(Stored data entries)
# # # #

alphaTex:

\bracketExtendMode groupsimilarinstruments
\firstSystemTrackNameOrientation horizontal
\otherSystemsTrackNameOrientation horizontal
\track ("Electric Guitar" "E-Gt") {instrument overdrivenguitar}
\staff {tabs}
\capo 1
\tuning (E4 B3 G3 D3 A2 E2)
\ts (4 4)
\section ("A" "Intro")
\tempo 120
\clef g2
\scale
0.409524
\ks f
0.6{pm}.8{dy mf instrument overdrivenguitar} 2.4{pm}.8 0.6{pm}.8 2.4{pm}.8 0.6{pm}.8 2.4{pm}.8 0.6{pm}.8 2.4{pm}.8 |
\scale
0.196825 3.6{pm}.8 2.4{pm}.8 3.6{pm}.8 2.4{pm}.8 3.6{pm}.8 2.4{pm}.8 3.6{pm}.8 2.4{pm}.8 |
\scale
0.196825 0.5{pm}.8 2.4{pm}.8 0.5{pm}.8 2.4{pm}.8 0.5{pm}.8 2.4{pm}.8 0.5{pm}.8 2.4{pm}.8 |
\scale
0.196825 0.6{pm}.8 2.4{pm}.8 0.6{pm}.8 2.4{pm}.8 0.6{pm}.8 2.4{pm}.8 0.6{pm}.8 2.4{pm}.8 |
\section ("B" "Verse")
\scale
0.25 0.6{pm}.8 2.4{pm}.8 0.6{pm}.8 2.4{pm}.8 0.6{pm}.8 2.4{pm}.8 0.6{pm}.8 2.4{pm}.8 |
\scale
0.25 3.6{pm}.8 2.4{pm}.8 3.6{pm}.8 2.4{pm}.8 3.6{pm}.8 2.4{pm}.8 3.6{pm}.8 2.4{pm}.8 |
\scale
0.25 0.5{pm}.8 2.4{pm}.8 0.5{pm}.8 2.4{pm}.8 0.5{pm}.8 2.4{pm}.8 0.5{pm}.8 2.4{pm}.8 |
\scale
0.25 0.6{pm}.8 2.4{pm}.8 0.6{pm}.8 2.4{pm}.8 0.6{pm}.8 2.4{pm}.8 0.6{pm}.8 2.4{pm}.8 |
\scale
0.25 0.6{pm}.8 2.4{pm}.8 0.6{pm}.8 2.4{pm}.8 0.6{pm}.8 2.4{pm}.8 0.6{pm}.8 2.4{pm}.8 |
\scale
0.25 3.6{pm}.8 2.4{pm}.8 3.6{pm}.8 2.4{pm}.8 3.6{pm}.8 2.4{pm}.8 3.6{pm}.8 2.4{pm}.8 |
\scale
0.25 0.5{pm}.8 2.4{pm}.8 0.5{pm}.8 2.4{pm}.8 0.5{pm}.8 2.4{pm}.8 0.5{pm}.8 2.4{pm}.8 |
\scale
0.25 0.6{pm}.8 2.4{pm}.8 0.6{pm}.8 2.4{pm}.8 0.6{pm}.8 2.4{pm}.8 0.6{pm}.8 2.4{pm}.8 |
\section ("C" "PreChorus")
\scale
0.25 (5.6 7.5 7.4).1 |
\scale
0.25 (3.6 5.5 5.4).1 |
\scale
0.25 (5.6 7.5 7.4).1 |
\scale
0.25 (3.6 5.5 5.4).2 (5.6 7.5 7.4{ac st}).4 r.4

# # # #

- **Problem description**: Report every line in the entries above that contains the string "section".

- **Answer**:
\section ("A" "Intro")
\section ("B" "Verse")
\section ("C" "PreChorus")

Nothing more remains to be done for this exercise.